PECHENY Mario Martin
congresos y reuniones científicas
State and sexual politics in Latin America: the challenges of breaking through
Conferencia; VIII IASSCS Conference. International Association for the Study of Sexuality, Culture and Society; 2011
Institución organizadora:
Universidad Complutense de Madrid - IASSCS
This paper presents a critical assessment of contemporary sexual politics in Latin America based on the discussions at the Dialogue. Needless to say, the very notion of “Latin America” poses significant dilemmas for analysis, running the risk of obscuring vastly different social and sexual landscapes among and within the nations comprising the region.

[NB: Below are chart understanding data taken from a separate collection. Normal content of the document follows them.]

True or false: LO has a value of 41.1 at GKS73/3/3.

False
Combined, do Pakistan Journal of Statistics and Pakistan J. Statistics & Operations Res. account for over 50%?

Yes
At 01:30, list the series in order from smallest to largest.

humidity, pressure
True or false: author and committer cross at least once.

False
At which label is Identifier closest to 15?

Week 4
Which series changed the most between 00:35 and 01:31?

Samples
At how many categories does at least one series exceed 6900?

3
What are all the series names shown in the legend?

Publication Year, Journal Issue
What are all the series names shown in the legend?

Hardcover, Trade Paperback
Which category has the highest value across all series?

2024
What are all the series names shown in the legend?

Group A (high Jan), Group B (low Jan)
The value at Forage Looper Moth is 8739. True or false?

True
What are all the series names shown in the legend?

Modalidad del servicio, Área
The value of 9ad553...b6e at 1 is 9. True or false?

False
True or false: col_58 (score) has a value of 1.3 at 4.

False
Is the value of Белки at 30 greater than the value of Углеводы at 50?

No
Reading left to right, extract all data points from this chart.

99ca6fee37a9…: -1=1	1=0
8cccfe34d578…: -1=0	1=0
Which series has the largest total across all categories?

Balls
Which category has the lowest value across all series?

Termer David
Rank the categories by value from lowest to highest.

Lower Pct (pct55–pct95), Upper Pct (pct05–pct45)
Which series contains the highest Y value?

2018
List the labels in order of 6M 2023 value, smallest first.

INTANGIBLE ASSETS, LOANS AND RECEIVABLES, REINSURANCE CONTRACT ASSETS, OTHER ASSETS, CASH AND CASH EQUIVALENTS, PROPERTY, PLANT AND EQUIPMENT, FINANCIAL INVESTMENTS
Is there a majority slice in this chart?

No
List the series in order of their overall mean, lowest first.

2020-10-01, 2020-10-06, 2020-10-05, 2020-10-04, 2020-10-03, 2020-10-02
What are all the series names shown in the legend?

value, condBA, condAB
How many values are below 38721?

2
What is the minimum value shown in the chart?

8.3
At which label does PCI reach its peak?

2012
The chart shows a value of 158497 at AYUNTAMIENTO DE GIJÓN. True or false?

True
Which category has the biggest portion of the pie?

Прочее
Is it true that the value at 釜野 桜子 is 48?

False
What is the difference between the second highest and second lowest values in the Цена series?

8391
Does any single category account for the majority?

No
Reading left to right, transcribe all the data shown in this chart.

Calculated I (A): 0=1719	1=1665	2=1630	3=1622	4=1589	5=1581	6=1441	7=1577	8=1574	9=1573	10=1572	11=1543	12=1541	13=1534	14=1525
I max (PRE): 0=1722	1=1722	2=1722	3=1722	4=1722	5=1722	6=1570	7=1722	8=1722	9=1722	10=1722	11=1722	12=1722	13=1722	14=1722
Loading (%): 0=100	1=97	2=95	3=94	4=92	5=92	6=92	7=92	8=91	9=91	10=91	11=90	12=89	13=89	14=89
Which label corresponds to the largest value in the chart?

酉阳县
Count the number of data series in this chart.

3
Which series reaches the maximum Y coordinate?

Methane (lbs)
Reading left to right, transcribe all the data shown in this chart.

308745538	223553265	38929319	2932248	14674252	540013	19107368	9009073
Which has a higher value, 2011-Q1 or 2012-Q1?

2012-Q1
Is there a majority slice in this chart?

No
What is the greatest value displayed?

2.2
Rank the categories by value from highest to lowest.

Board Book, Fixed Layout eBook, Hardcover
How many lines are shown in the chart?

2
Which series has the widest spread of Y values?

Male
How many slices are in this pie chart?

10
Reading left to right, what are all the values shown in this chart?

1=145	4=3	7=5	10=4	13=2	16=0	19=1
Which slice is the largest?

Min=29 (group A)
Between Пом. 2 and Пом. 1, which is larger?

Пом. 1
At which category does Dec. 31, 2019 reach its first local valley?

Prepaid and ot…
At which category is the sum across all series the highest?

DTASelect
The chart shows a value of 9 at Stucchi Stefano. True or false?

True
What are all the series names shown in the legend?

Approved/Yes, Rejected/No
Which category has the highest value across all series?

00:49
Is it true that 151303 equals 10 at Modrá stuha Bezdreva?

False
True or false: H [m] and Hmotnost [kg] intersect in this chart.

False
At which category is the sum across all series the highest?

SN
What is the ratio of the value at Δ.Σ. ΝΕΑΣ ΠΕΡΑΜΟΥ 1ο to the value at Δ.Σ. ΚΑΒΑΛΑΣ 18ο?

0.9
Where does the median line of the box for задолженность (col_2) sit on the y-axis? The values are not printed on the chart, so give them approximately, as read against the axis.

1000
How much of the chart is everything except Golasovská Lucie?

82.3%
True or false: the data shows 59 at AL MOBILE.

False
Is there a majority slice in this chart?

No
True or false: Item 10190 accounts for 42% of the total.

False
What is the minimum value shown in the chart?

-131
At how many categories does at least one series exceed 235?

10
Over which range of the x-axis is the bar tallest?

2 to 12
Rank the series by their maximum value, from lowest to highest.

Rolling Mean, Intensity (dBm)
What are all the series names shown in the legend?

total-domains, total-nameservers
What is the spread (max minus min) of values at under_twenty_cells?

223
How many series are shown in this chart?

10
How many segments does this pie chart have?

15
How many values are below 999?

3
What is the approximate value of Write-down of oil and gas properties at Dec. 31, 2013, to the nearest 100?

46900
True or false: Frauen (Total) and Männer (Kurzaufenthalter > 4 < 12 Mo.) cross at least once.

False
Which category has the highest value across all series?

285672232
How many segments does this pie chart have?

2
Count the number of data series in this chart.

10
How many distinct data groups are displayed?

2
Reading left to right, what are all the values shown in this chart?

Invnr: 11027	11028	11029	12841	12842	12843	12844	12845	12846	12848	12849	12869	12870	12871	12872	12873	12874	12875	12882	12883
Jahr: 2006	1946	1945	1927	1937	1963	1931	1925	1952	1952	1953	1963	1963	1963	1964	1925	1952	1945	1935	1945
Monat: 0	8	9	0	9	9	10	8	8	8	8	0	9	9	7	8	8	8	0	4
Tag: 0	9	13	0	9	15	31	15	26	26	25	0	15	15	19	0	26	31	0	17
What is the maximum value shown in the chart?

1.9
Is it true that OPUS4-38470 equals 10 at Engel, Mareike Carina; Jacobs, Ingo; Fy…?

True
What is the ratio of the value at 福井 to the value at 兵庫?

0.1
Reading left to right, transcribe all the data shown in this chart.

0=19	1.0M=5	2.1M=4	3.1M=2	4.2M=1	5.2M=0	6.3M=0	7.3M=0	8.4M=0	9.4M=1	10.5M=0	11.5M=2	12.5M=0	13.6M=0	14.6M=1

Indeed, a significant body of ethnographic research has underscored precisely a heterogeneity in the social organization of and meanings attached to sexual desire, the body, gender, and reproduction, particularly locating differences across regional, racial, ethnic, and class boundaries. These differences themselves raise questions about the limits of a sexual politics carried out through the formal structures of national or international public spheres and indeed about the limits of emerging democratic polities more broadly, which we consider below. Here, we simply note that in presenting what follows we do not seek to offer an exhaustive account of sexual politics in the region but rather to highlight significant trends identified at the Dialogue to provide a basis for ongoing discussion. The purpose of this text, then, is to describe social and historical processes as well as approaches to analyzing these processes. When thinking of sexuality and politics in Latin America, we should recognize that we are talking about societies and political regimes that are still strongly State-centered, i.e. in which the State has played a key role in the constitution of political and social actors and rules. The analytical category of governmentality (gouvernementalité), that we take from Foucault, while opening perspectives toward other institutions and technologies of administration, should nonetheless not blind us to the State’s continued centrality in the region. Having said that, the Latin American State is not a monolithic entity, but “cacophonic” or even “schizophrenic” (Muñiz). With all its facets, the very State that guarantees the rule of law and human rights may be responsible for ignoring them through its actions or omissions as well as for the non-recognition of rights and sexual practices and subjects, and even of murder and violence (to women, to LGBT people…).